Not so long time ago, I already mentioned the differences between the different kinds of initializations in my article, Struct Initialization.
In the coming weeks, I’m going to revisit the topic. I don’t think I’ll say a lot of new things, but I have fresh inspiration to write about this.
So let’s start with the story.
I recently upgraded the compiler I used to build a project from Clang 14 to Clang 17. It always feels better to compile with something newer, isn’t it?
It all went fine, I applied the new compiler and I started to fix the compiler warnings one by one before merging my pull request when I found that a unit test broke. My first reaction was that it must be a flaky test. But it was not. My second reaction was that by fixing the compiler warnings, I must have changed something. But I did not. My third reaction was despair.
□ □ □ □
### PROBLEM SET
1) For the text on the compiler upgrade, decide whether each statement agrees with it: (a) The project was moved from Clang 14 to Clang 17. (b) The broken unit test proved to be flaky. (c) The writer expects to cover many new points in the coming weeks. Answer yes or no for each, and quote the deciding words.
2) Continue the text on the compiler upgrade from the point where it stops.
The listing plays no part in this work.

### DATA SHOWN
□ □ □ □
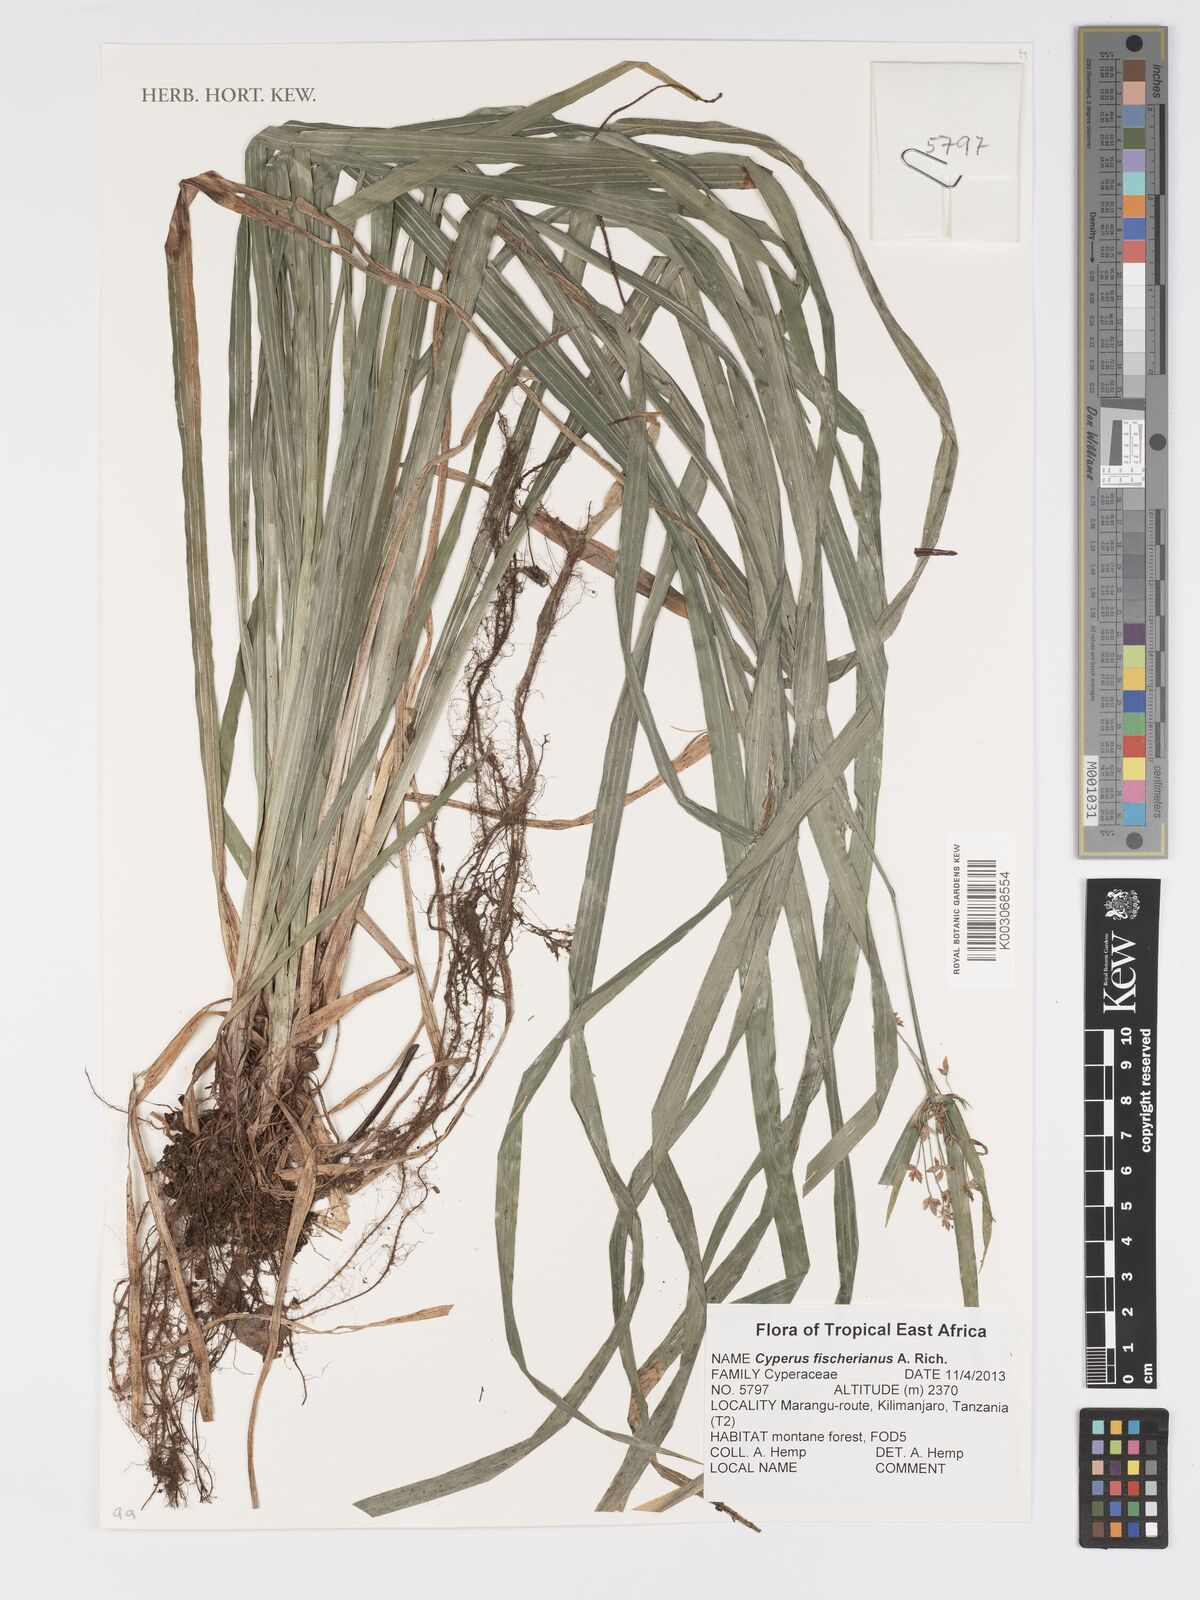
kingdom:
□ □ □ □
### ANSWERS GIVEN
1)
(a) Yes: "from Clang 14 to Clang 17"
(b) No: "But it was not."
(c) No: "I don’t think I’ll say a lot of new things"

2)
Once I recovered from it, I tried to reproduce the error on my local. You might ask why I didn’t try to reproduce it before?! I changed so little when I fixed the warnings that it should have really stood out, that’s why. Sadly, I couldn’t reproduce it on my local. But I use a different compiler than the CI and it was working before on the CI as well, so I was not that much surprised.
I extracted the failing piece of code and simplified it as much as it made sense and I had a look at it on Compiler Explorer. This seemed like a good idea because I could immediately try it with different compilers and compiler versions. Needless to say, I couldn’t reproduce the problem at all.
Smells like Undefined Behaviour?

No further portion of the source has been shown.